▶ [Task directions]: Down to the last line below, repeat the entries word for word and drop the pictures.
★ ★ ★ ★
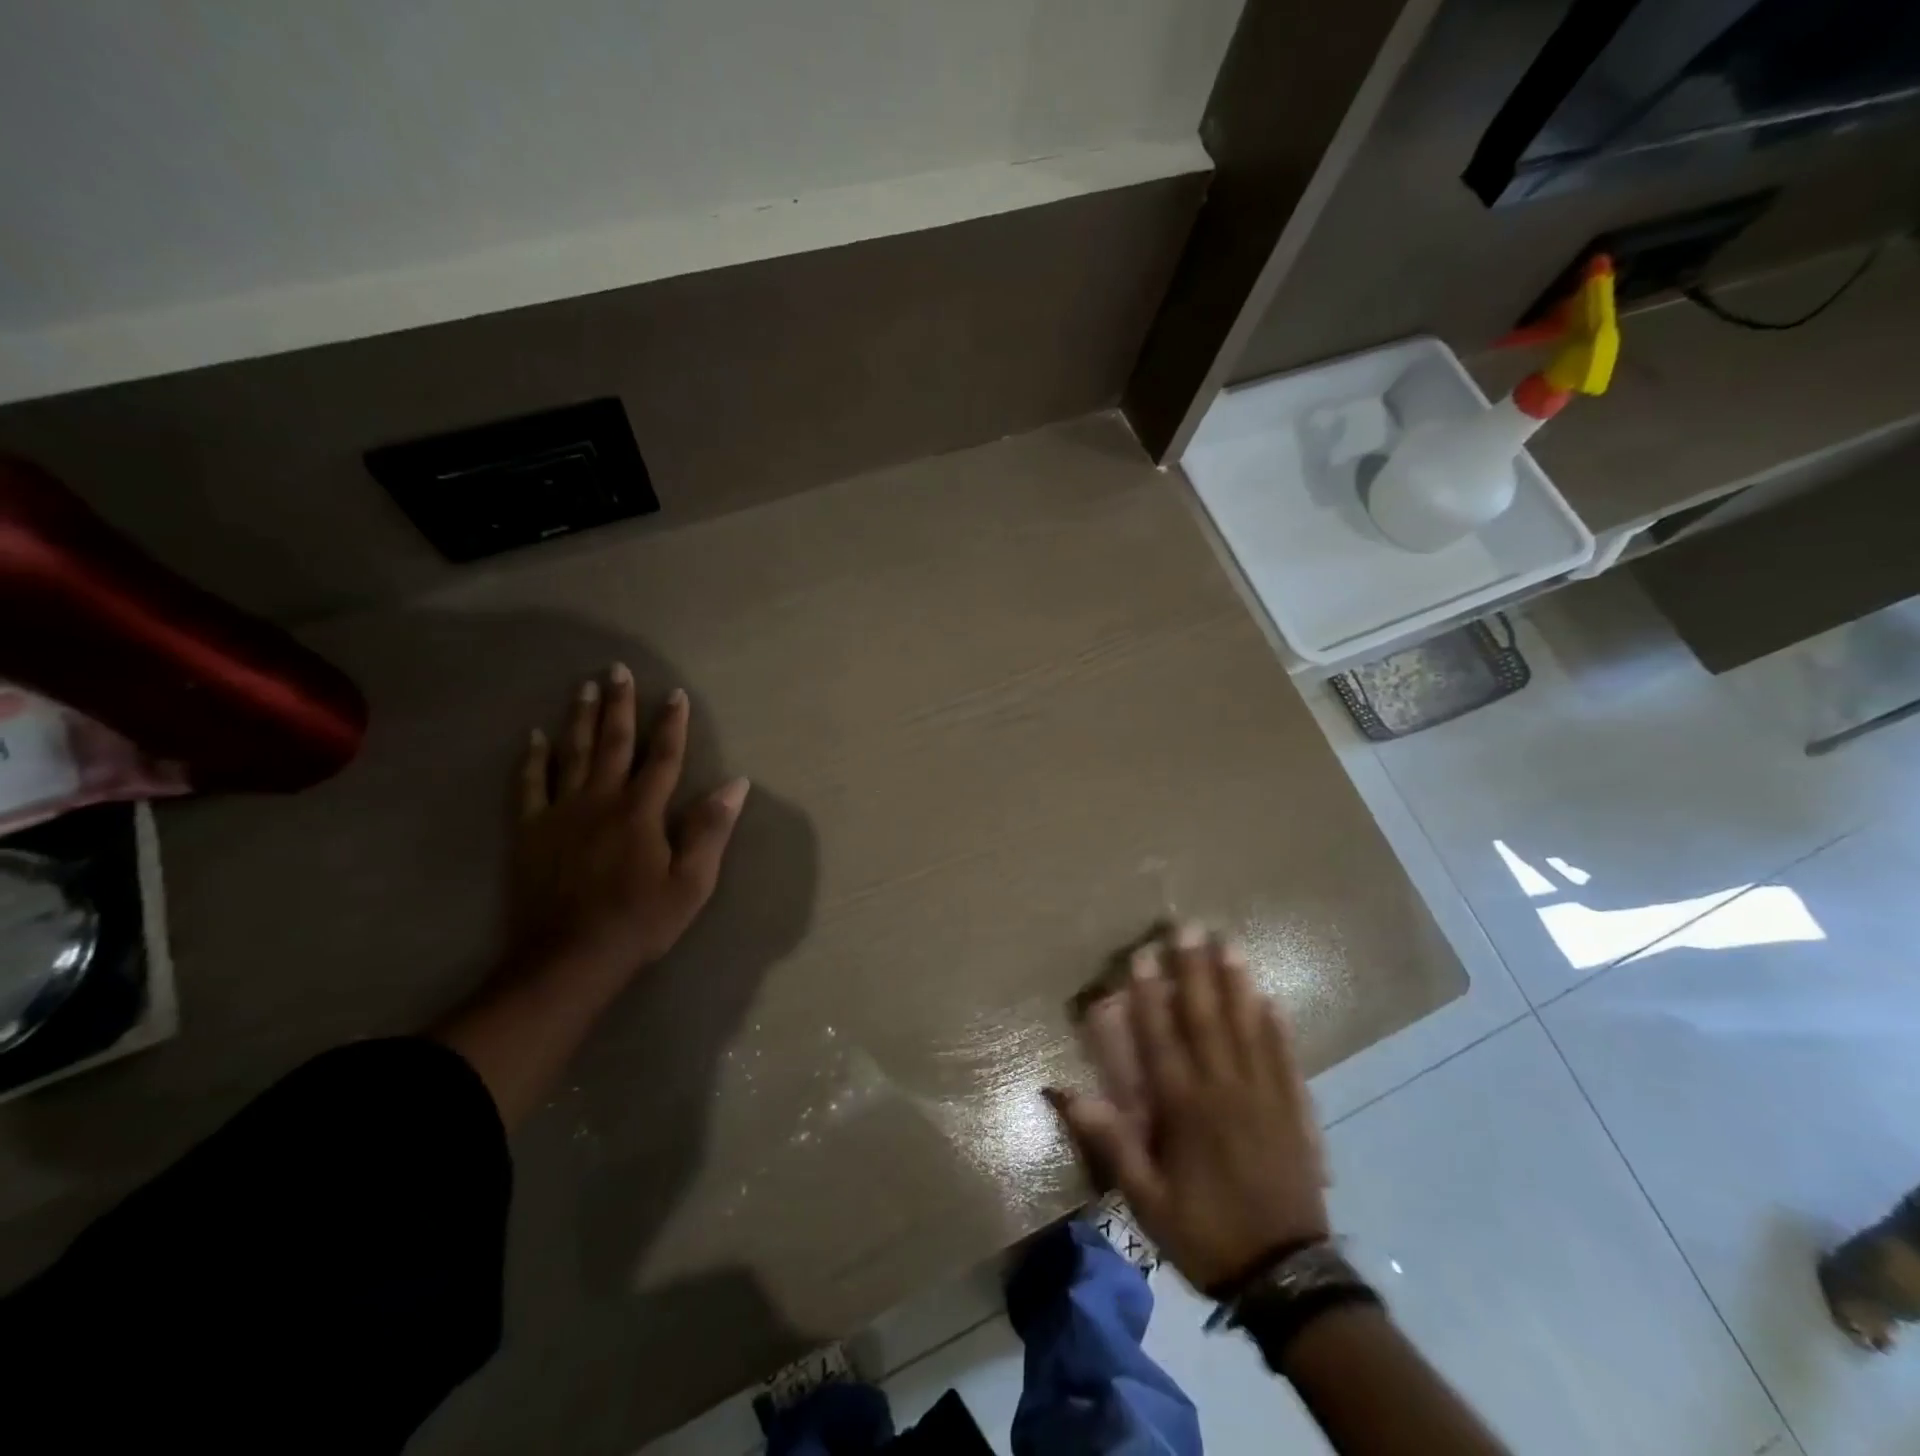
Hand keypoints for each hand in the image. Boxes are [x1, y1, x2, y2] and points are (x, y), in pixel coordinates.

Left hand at [509, 665, 748, 975]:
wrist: (568, 959)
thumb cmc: (639, 922)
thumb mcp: (691, 883)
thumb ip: (710, 830)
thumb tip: (737, 784)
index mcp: (642, 811)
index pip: (663, 757)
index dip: (672, 724)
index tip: (675, 694)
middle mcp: (601, 800)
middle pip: (613, 743)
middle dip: (620, 705)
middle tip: (618, 670)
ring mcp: (561, 813)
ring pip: (572, 754)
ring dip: (580, 718)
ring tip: (585, 687)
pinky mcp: (531, 831)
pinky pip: (529, 785)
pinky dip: (532, 759)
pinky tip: (533, 737)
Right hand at [1055, 923, 1329, 1292]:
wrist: (1286, 1278)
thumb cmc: (1205, 1233)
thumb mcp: (1145, 1199)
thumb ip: (1110, 1140)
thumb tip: (1061, 1091)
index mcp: (1184, 1108)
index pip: (1161, 1038)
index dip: (1148, 994)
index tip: (1142, 955)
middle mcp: (1223, 1089)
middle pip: (1206, 1018)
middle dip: (1194, 969)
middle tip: (1188, 927)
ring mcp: (1265, 1096)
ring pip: (1248, 1027)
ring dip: (1236, 983)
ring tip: (1229, 943)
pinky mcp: (1295, 1111)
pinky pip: (1286, 1058)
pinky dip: (1277, 1026)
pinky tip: (1269, 998)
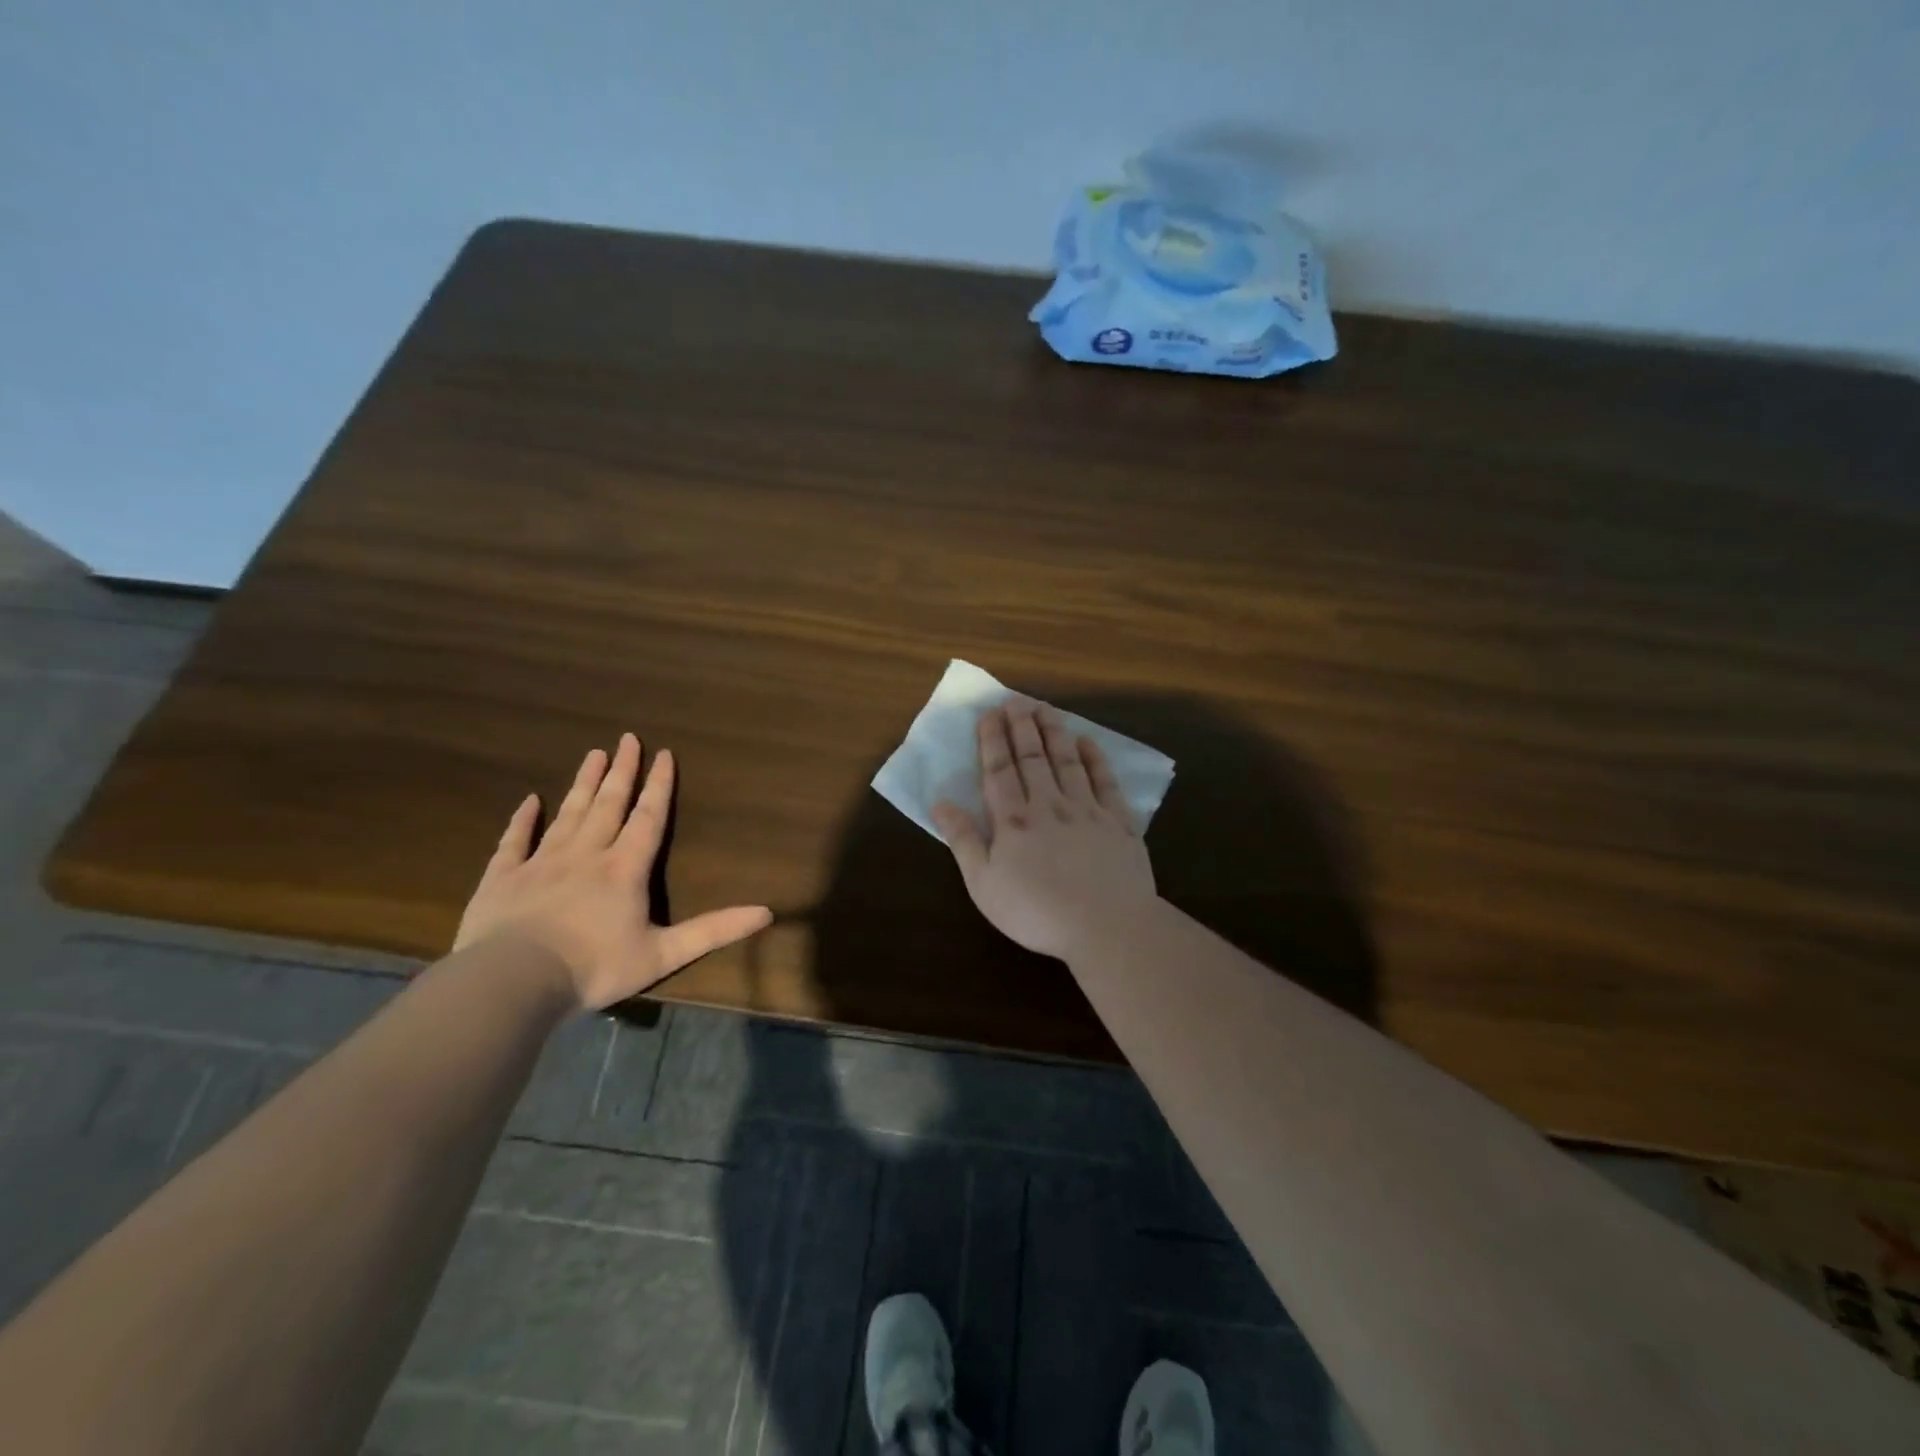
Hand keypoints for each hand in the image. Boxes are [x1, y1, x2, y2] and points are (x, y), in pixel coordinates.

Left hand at [455, 734, 772, 1010]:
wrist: (512, 982)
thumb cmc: (593, 967)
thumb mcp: (663, 954)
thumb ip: (714, 931)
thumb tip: (767, 913)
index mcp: (625, 869)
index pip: (648, 818)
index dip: (659, 785)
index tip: (664, 753)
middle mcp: (586, 854)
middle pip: (608, 804)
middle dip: (622, 771)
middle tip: (627, 738)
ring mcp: (541, 862)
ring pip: (568, 814)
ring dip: (583, 783)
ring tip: (593, 754)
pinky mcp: (503, 878)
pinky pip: (515, 841)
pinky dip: (522, 819)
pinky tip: (529, 800)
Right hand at [931, 699, 1156, 959]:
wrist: (1107, 926)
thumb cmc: (1037, 912)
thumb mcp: (984, 884)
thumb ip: (963, 840)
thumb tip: (939, 802)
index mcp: (1014, 820)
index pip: (999, 770)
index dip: (993, 739)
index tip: (990, 713)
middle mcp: (1049, 805)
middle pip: (1033, 757)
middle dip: (1022, 726)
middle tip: (1017, 699)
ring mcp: (1087, 810)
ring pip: (1067, 761)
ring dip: (1055, 732)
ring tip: (1046, 708)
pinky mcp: (1119, 822)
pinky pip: (1105, 781)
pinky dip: (1095, 758)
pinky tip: (1087, 742)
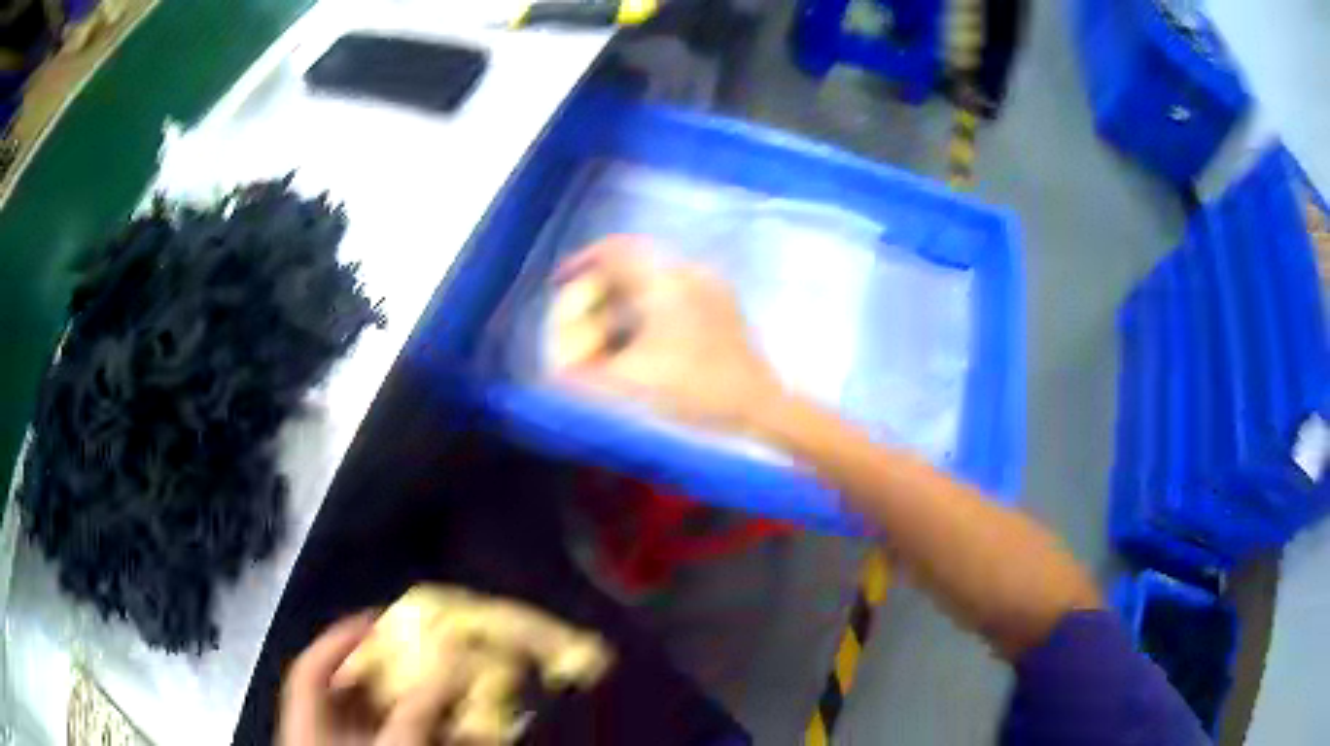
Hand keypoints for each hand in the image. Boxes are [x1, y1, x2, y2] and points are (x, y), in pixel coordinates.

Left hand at [277, 615, 463, 745]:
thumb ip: (418, 709)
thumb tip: (451, 661)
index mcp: (308, 724)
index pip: (312, 669)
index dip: (339, 641)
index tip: (377, 622)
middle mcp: (326, 736)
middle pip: (349, 691)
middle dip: (389, 671)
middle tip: (423, 654)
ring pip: (379, 719)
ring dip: (416, 704)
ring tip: (448, 690)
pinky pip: (402, 740)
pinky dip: (428, 732)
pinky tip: (458, 732)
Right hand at [553, 236, 782, 431]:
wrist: (759, 405)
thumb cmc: (697, 389)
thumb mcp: (633, 381)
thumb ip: (588, 373)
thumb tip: (557, 371)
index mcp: (665, 281)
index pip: (615, 250)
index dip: (582, 261)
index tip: (561, 281)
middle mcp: (688, 274)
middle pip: (632, 264)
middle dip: (600, 285)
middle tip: (581, 312)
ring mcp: (710, 288)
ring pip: (653, 279)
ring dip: (624, 297)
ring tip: (605, 327)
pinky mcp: (722, 307)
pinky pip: (673, 293)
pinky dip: (647, 307)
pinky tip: (640, 336)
★ ★ ★ ★
▶ [Answer box]:
Hand keypoints for each hand in the image. Boxes are [x1, y1, x2, y2] and points are (x, y), in pixel coordinates.

Left hand at [509, 665, 748, 975]:
wrist: (568, 959)
thumb cmc: (639, 922)
thumb mcp: (691, 883)
thumb ip: (710, 830)
thumb tip: (737, 784)
index mcp: (642, 811)
index pip: (663, 757)
index dip: (672, 724)
index tip: (675, 694)
middle mcp: (601, 800)
middle pip: (613, 743)
middle dip: (620, 705)
middle tip: (618, 670)
ring mcp: (561, 813)
ring pip: (572, 754)
ring dip: (580, 718)
ring tip: (585, 687)
pinky mcp: (531, 831)
pinky pip: (529, 785)
pinky dip: (532, 759)
pinky tip: (533, 737)
Right hand at [1055, 923, 1329, 1292]:
wrist: (1286, 1278)
thumb cmc: (1205, 1233)
thumb mcp: (1145, 1199)
thumb ip: (1110, 1140)
thumb tip: (1061, 1091)
index mcp: (1184, 1108)
index pip: (1161, 1038)
index dip: (1148, 994)
index tip: (1142, 955)
middle mcp: (1223, 1089)
middle pip: (1206, 1018)
middle dip: (1194, 969)
middle tip: (1188, 927)
ring mcp: (1265, 1096)
ring pip: (1248, 1027)
ring dip: (1236, 983)
ring tip: (1229, 943)
pinky mcp: (1295, 1111)
pinky pip: (1286, 1058)
pinky dip: (1277, 1026)
pinky tip: (1269, 998)
Hand keypoints for each hand in the image. Boxes are [x1, y1, x2, y2] and points are (x, y), in pixel coordinates.

Left hand at [455, 734, 772, 1010]:
wrist: (512, 982)
thumb cmc: (593, 967)
thumb mcp: (663, 954)
thumb ip: (714, 931)
thumb tip: (767, 913)
index mcp: (625, 869)
index pip: (648, 818)
index dip: (659, 785)
index tip: (664, 753)
middle mcp: (586, 854)
middle pip: (608, 804)
middle dip: (622, 771)
middle tip: (627, 738)
ring mcp: (541, 862)
ring pip: (568, 814)
ring dip: (583, 783)
ring tip: (593, 754)
pinky mcp: (503, 878)
pinky pip: (515, 841)
pinky dip: (522, 819)
pinky tip: (529, 800)
Right hand at [931, 699, 1156, 959]:
wrist: (1107, 926)
thumb cmc: (1037, 912)
thumb mcp: (984, 884)
thumb ip: (963, 840)
thumb tip: (939, 802)
index mcp: (1014, 820)
index pip: (999, 770)
index dip: (993, 739)
index tip: (990, 713)
middle mcp: (1049, 805)
middle pip: (1033, 757)
middle dip: (1022, 726)
middle tip: (1017, 699)
ring mcp: (1087, 810)
ring pip: (1067, 761)
ring dip: (1055, 732)
ring tip: (1046, 708)
pinky mcp: (1119, 822)
pinky pip: (1105, 781)
pinky dip: (1095, 758)
pinky tip: (1087, 742)
Hand keypoints for each hand in the image. Boxes are [x1, y1, x2, y2] and points are (x, y), in pixel coordinates.

Left hand at [277, 615, 463, 745]:
thumb ip: (418, 709)
thumb tip: (451, 661)
index mcp: (308, 724)
index pip: (312, 669)
index dip: (339, 641)
index tip: (377, 622)
middle mcp: (326, 736)
middle pip: (349, 691)
middle dip: (389, 671)
middle tip: (423, 654)
ring pip: (379, 719)
ring dip: (416, 704)
ring tip: (448, 690)
pinky pip: (402, 740)
pinky dip: (428, 732)
pinky tip: (458, 732)
Right hand at [553, 236, 782, 431]:
wrist: (759, 405)
thumb cmc: (697, 389)
thumb mcp: (633, 381)
thumb ip: (588, 373)
thumb tip: (557, 371)
index mcp: (665, 281)
index pip: (615, 250)
index dip: (582, 261)
index tip: (561, 281)
middle mcp: (688, 274)
middle pip: (632, 264)
middle dip: (600, 285)
middle tip: (581, 312)
ring mcp: (710, 288)
ring pip: (653, 279)
ring dip: (624, 297)
ring tip: (605, 327)
pinky mcp: (722, 307)
pinky pip: (673, 293)
pinky dip: (647, 307)
pinky tip: (640, 336)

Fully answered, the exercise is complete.